Gündem

Anayasa Mahkemesi, 7 yılda 2 bin 299 başvurucuya 67 milyon lira tazminat ödedi

CHP'li Özel, geciken adaletin adalet olmadığını hatırlatarak, yargıdaki siyasallaşmanın bir an önce sona erdirilmesi gerektiğini söyledi

23 Haziran 2020 08:05

Anayasa Mahkemesi 2012 Eylül’den bu yana 253 bin 120 başvurudan 200 bin 694’ünü karara bağladı. Yüksek Mahkeme, 8 bin 361 hak ihlali kararı aldı. 2 bin 299 başvurucuya 67 milyon lira tazminat ödendi. İktidarın yargıya müdahale ettiğini belirten CHP Grup Başkanvekili Özgür Özel, tarihin en büyük yargı krizinin yaşandığını söyledi.

 
CHP’li Özel’in, AYM’ye yapılan başvurularla ilgili soru önergesine yanıt veren Adalet Bakanı Abdulhamit Gül, Yüksek Mahkeme’ye yapılan başvurularla ilgili istatistikleri paylaştı. Buna göre, AYM’ye bireysel başvuru hakkının getirildiği 23 Eylül 2012’den 2019 yılı sonuna kadar 253 bin 120 başvuru yapıldı. Bu başvurulardan 44 bin 65’i halen derdest iken 200 bin 694 başvuru karara bağlandı.

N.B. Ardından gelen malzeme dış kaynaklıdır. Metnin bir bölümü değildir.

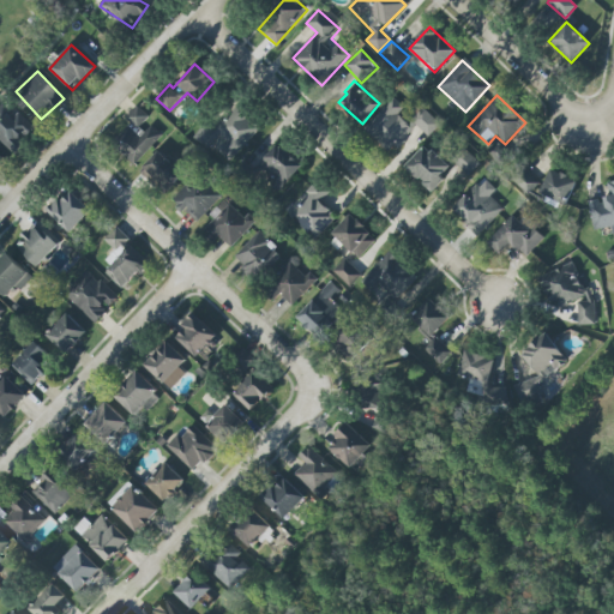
[(393,152),(415,125),(428,137),(440,122),(423,109),(416,118),(391,98),(365,131),(393,152)]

Cumhuriyet'ten Mahmut Lıcalı'nın haberine göre Yüksek Mahkeme, 8 bin 361 başvurucunun hakkının ihlal edildiğine hükmederken ihlal tespiti yapılan başvurulardan 2 bin 299’unda tazminata hükmedildi. 39 milyon 265 bin 836 TL manevi, 27 milyon 735 bin 754 TL maddi olmak üzere toplam 67 milyon 1591 TL tazminata hükmedilirken bu tutarın 65 milyon 790 bin 140 TL’si ödendi. Ayrıca bu başvurulardan 7 milyon 622 bin 822 TL tutarında yargılama giderine de hükmedildi.

"Yürütmenin yargıyı tamamen kontrolüne alma isteğini deşifre etmektedir"

AYM Başkanı Zühtü Arslan’ın, Yüksek Mahkeme’ye yapılan bireysel başvuruların yüzde 52.1’inin adil yargılanma hakkının ihlaline ilişkin olduğunu ifade ettiğini anımsatan Özel, Bakan Gül’ün açıkladığı verilerin ihlal iddialarını kanıtlar nitelikte olduğuna dikkat çekti. İktidarın yargıya müdahale ettiğini söyleyen Özel, “Bu müdahale, mahkemelerce evrensel hukuk ilkelerinin değil, yürütme organının görüşlerinin dikkate alındığı bir gerçekle ülkemizi yüz yüze getirmektedir. Mahkemelerce verilen hatalı kararların bir bölümünün AYM eliyle bozuluyor olması olumlu karşılanabilir. Ancak geciken adaletin adalet olmadığı ilkesini hatırlatarak yargıdaki siyasallaşmanın bir an önce sona erdirilmesi gerekmektedir. İktidar partisinin yargının temel sorunlarını çözmek yerine, savunma mesleğinin temsilcisi barolara müdahaleye hazırlanması, yürütme organının yargıyı tamamen kontrolüne alma isteğini deşifre etmektedir” değerlendirmesini yaptı.